Children abusing alcohol
The situation, he said, is so bad that children as young as four are abusing drugs. “Our data shows an overwhelming knock-on effect of parental use and exposure of children to alcohol and substance use.”
Now Otwoma wants more powers and resources to especially monitor the online promotion and home consumption of alcohol.
“Drinking at home undermines the protective home environment for children” says Nacada Chair Mabel Imbuga.
The agency, she said, is strongly opposed to the consumption of alcohol and drugs through organised group-drinking bouts in homes in the presence of children.
“We appeal to members of the public to report such cases through our toll-free line No. 1192 or to other government agencies.”
Reintroduction of Alco blow?
Efforts also to reduce deaths, illnesses and disabilities caused by drunk driving in Kenya have not been successful.
In anticipation accidents may peak during the festive season, the government has hinted at the reintroduction of alco-blow.
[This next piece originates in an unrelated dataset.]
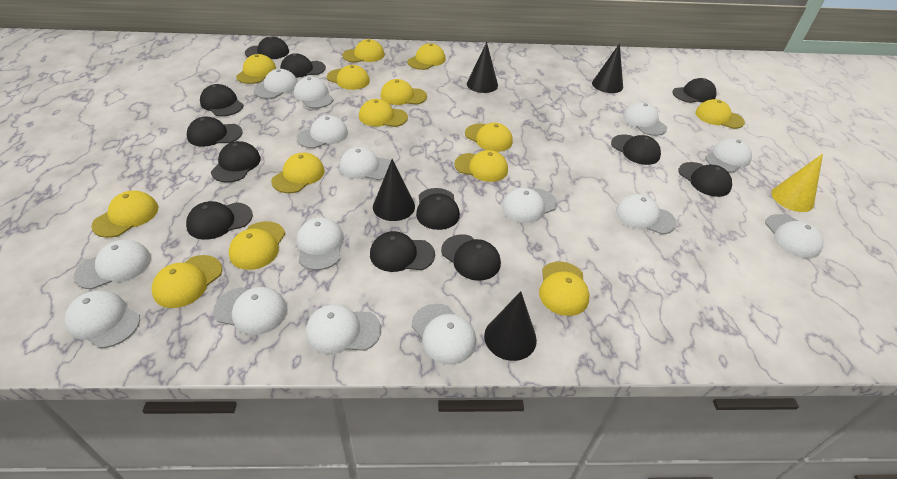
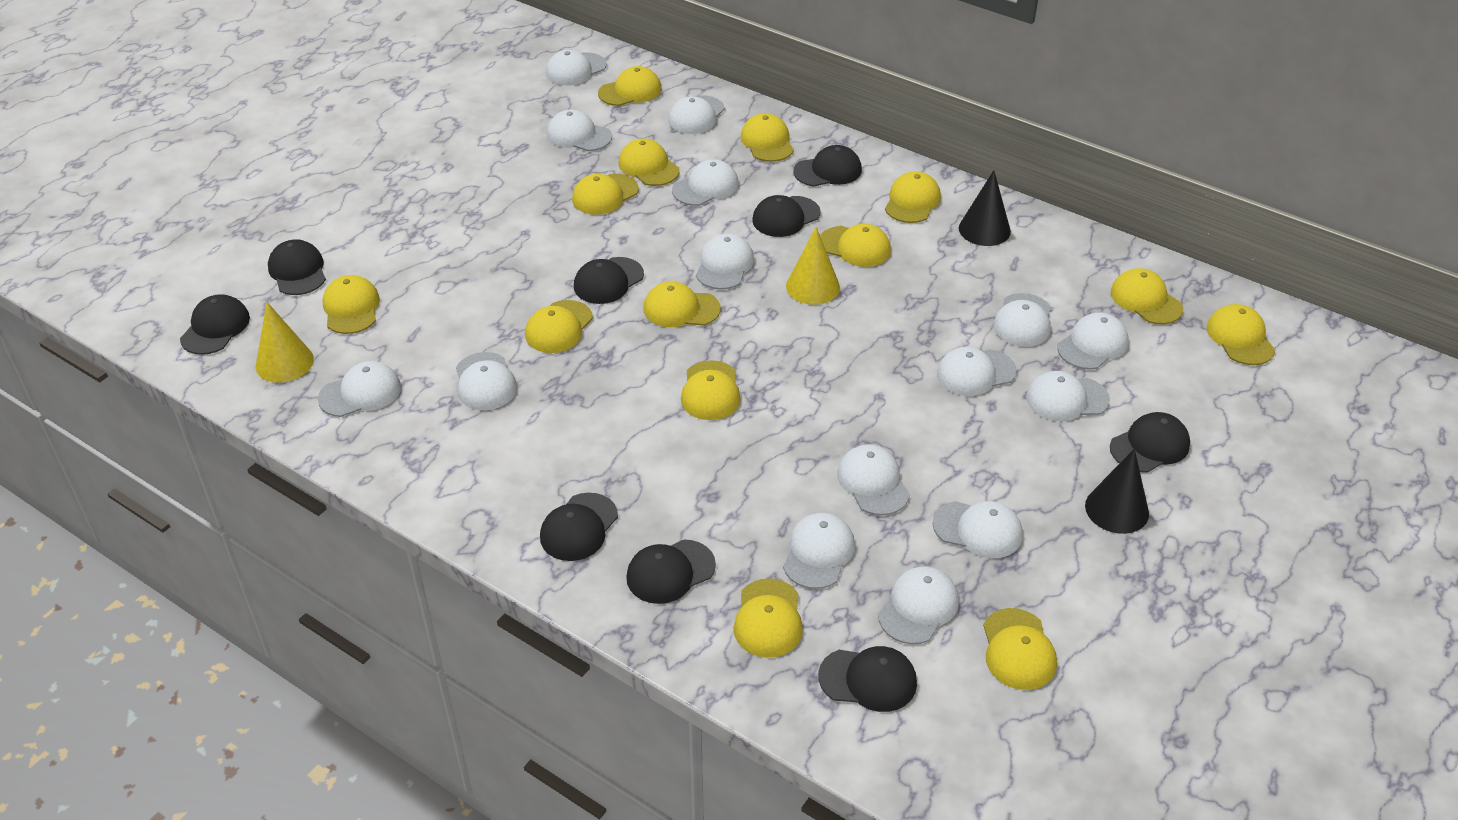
black cap: [186,201,253,240] [187,117,242,147] [200,84,244,116] [211,141,261,183] [245,36,289,59] [280,53,326,78] [370,231,435,272] [416,188,460,230] [441,234,501,281] [611,135,661,165] [672,78,716,103] [679,162,732,197] = 12 -> [180,294,250,355] [268,240,326,295] [540,493,618,561] [574,257,644,304] [626,539,716,604] [752,195,821,237] [793,145,862,187] [818,646,917,712] [1110,412,1190,473] = 9
black cone: [373,159,415,221] [467,42,498,93] [484,291,537,361] [592,43,623,93] = 4 -> [959,170,1011,246] [1085,449,1149,534] = 2
yellow cone: [771,154,823,212] = 1 -> [256,302,314,383] [786,227,840,305] = 2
In the first four days of October alone, the National Transport Safety Authority (NTSA) said 60 people had died due to drunk-driving.
“From October 2 to 4, 2020, a total 60 persons lost their lives, most due to drunk driving,” said NTSA in a recent statement indicating a rise in traffic fatalities this year compared to 2019.
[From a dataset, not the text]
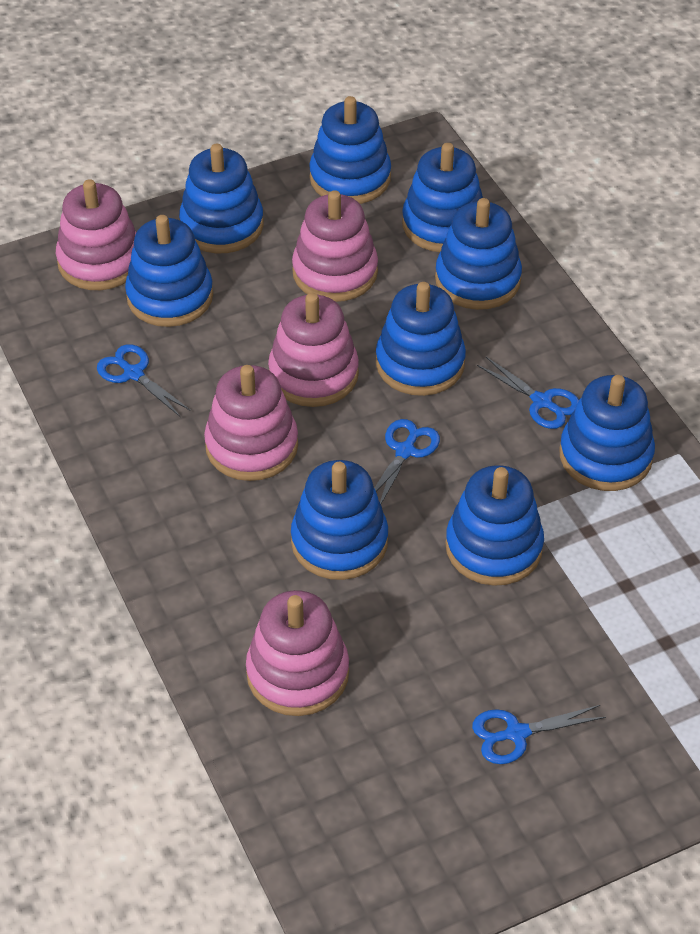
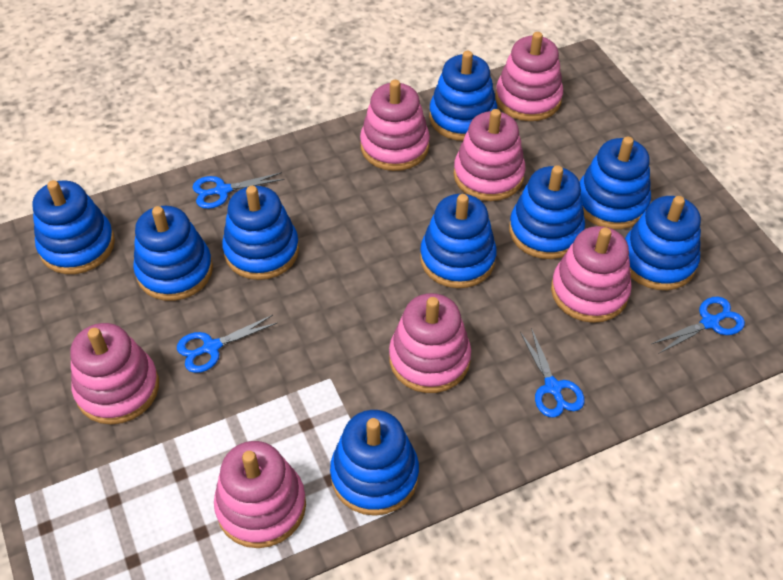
pink stacking toy: [56,179,136,290] [204,365,298,481] [246,590,349,716] [268,293,359,407] [292,190,378,302] = 5 -> [70,323,159,425] [214,441,306,548] [360,80,430,171] [389,293,471,393] [454,109,526,201] [495,32,563,121] [551,226,632,323] = 7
While Kenyans are not slowing down on alcohol and tobacco use, neither is the government letting up.
Parliament has proposed the amendment of the alcohol law to raise the minimum packable alcohol from the current 250 milliliters to 750 milliliters.
“This is in order to deal with the menace of excessive drinking occasioned by the sale of very low quantities of alcohol, making it accessible to youth and children,” says legislator Danson Mwakuwona Mwashako, who has sponsored the amendment.
The Ministry of Health has even grander schemes to stop smokers. In the last two weeks the ministry has been conducting public participation forums on draft laws for the establishment of a Tobacco Control Fund.
The fund, with an initial capitation of Sh20 million, will be funded through the tobacco industry to support anti-smoking activities.
Such activities will include helping smokers to drop the habit, rehabilitate addicts, compensate those who get sick from smoking and meet their medical bills.
“The establishment of this fund is long overdue, but has been undermined every foot of the way by the tobacco industry. We hope this time it will work,” says the Kenya Tobacco Control Alliance.